Are there alternatives to the Protocol?

No. O Protocol or hard borders or a shock situation with infringement, arbitration, lawsuits and tariff fight procedures. Nobody knows how borders could be imposed by force in a powder like the Irish, but the EU can not exist as it is now with an immense hole by which it is not controlled by what enters and leaves, endangering phytosanitary standards , the integrity of the single market and the customs union. There were other possibilities to avoid this situation, but London rejected everything, so it was the best thing that could be achieved, knowing that it was a patch and almost inevitable conflict.

What will happen now?

For Boris Johnson the problem is political.

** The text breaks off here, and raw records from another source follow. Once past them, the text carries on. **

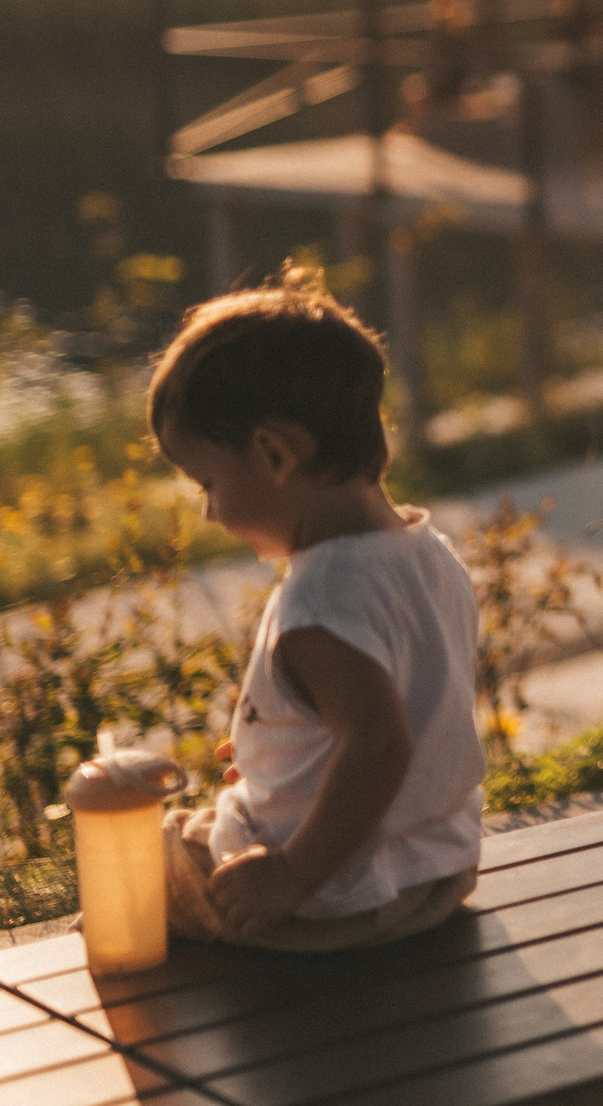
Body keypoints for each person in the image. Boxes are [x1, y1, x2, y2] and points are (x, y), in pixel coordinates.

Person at [146, 267, 485, 951]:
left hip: (332, 897)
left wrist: (290, 876)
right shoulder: (428, 554)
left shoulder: (320, 598)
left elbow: (380, 747)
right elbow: (408, 713)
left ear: (274, 454)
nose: (209, 512)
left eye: (208, 483)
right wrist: (280, 750)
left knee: (147, 853)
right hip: (436, 873)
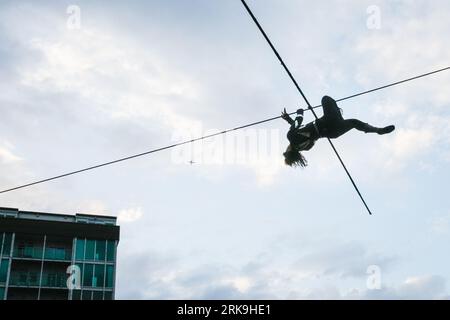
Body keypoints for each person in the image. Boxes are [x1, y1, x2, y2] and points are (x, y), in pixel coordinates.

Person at [282, 95, 395, 167]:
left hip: (333, 132)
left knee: (354, 123)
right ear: (288, 150)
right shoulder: (291, 137)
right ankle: (376, 130)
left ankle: (378, 130)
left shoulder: (305, 147)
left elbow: (297, 127)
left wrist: (288, 119)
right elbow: (298, 121)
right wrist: (300, 112)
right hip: (328, 122)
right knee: (326, 99)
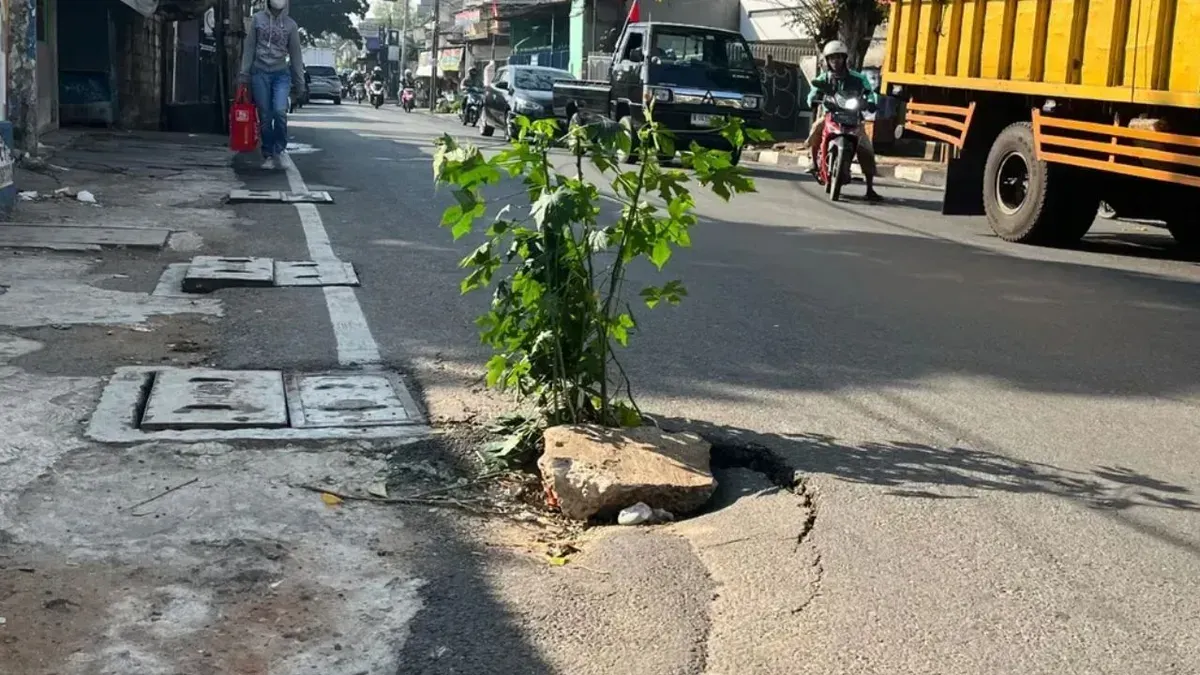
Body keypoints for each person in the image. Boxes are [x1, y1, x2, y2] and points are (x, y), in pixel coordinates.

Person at [805, 40, 882, 202]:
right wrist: (812, 99)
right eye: (832, 58)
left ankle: (870, 187)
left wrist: (871, 102)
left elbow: (869, 92)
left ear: (844, 59)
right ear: (827, 61)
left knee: (866, 149)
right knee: (815, 130)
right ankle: (813, 162)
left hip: (853, 118)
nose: (836, 61)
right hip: (831, 116)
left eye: (839, 58)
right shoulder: (824, 78)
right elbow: (814, 91)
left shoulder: (858, 78)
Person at [239, 0, 305, 170]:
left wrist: (300, 83)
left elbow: (296, 56)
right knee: (265, 116)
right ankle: (268, 153)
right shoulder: (257, 20)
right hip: (259, 73)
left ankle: (280, 149)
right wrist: (244, 74)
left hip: (281, 74)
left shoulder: (291, 25)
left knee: (279, 111)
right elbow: (249, 48)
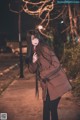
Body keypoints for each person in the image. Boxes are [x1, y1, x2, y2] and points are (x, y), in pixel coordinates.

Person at [25, 30, 72, 120]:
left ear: (38, 37)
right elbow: (32, 70)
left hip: (56, 83)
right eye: (32, 38)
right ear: (29, 41)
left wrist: (43, 74)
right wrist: (34, 61)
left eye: (35, 37)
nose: (34, 40)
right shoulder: (33, 52)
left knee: (51, 108)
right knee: (47, 109)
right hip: (47, 86)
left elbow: (56, 64)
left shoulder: (44, 48)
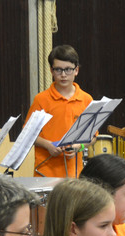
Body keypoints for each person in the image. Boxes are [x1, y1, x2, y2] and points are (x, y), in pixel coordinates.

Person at [27, 45, 92, 178]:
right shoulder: (41, 99)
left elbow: (92, 137)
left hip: (74, 172)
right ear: (51, 70)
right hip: (45, 172)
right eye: (58, 70)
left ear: (76, 70)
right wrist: (48, 145)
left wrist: (77, 147)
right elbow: (28, 134)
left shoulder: (86, 99)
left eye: (68, 69)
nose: (63, 75)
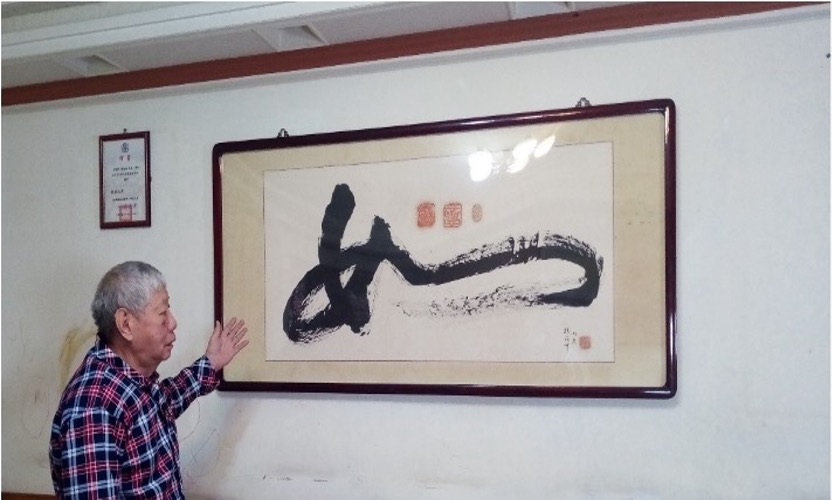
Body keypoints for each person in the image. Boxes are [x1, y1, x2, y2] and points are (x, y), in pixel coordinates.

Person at [49, 261, 249, 499]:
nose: (173, 322)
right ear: (126, 323)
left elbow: (164, 402)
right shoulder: (94, 406)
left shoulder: (131, 383)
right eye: (163, 313)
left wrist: (211, 362)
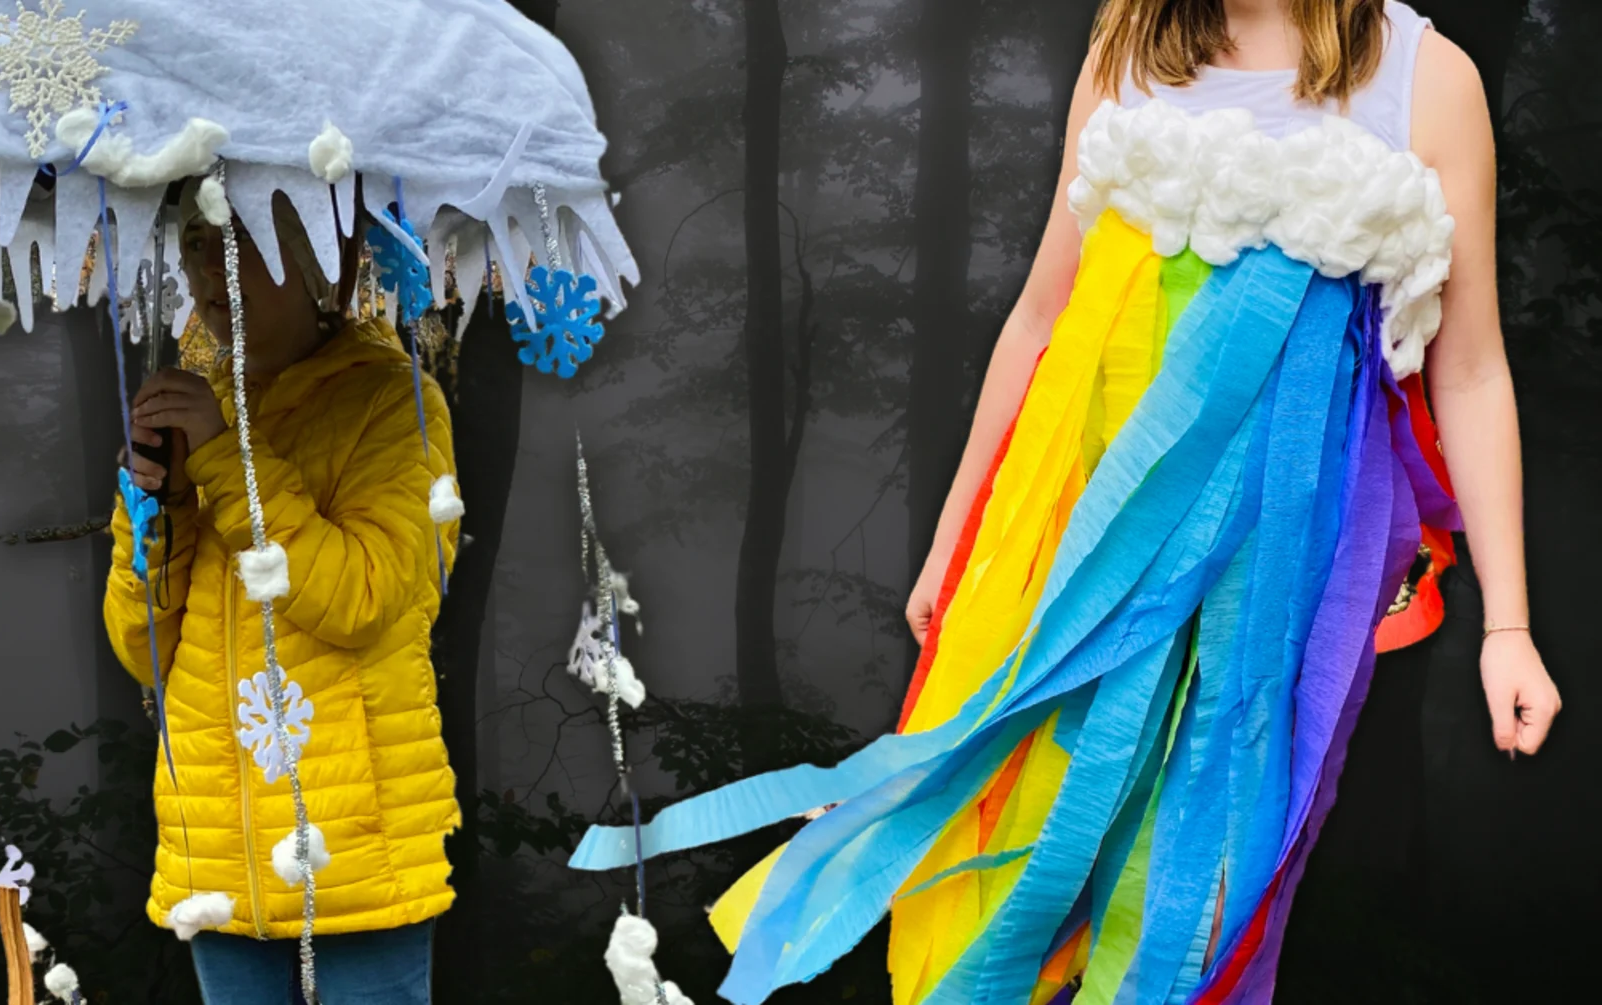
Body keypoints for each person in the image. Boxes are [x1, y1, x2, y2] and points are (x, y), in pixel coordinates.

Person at [567, 2, 1562, 1002]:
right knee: (1012, 882)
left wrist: (1508, 626)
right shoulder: (1127, 49)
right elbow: (1042, 319)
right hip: (1071, 573)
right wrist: (955, 543)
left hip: (1262, 616)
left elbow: (1468, 372)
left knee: (1190, 911)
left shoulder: (1426, 81)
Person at [103, 185, 460, 1005]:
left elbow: (362, 596)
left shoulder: (395, 402)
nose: (206, 273)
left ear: (317, 267)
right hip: (220, 855)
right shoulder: (203, 409)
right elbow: (141, 649)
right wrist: (154, 508)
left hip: (357, 853)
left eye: (235, 243)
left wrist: (227, 460)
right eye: (195, 247)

The country faces a crisis, which goes from supermarkets with empty shelves to insufficient truckers, there is political pressure from Belfast and crisis of credibility. Its strategy has always been the clash and the main negotiator, Lord Frost, did not hide anything in a speech pronounced on Tuesday in Lisbon: although there is a commercial and cooperation agreement with the EU, they are "economic competitors" and there is no intention of "Have coalitions" with their ex-partners. So it is difficult for a practical solution as the proposal by Brussels is sufficient. He will present it as an ultimatum, although it is not. For the EU the problem is, once again, of trust. London has not fulfilled his part, he has not given access as he owed to the databases so that Brussels know in real time what goods enter Ireland and if they remain or continue. He is not doing very simple things as labeled or facing the inspectors. So the shadow of suspicion is permanent.

What are the best and worst scenario?

The best is an agreement as quickly as possible on the fundamentals of protocol, with greater or minor changes, but respected by all parties, with political backup and without boycothing. The worst scenario is that Johnson do what they fear most in Belfast or Brussels: activate Article 16 of the Protocol, which would imply an immediate suspension of the most controversial controls. That would force arbitration, infringement procedures and the normal thing is that the EU replicates automatically imposing tariffs on the goods exchanged. A smoke curtain and a way to solve debates maybe to Johnson's taste, but with enormous consequences for citizens and relationships between both parties.

And what about the Tjue?

The great rhetorical obsession of the United Kingdom is to get rid of the EU Court of Justice, but as the Commission recalls: there can be no single market without it. If Northern Ireland wants to continue with access without tariffs and a free circulation (the problem is not the flow that comes from Ireland, but from the United Kingdom) must ultimately exist the Tjue.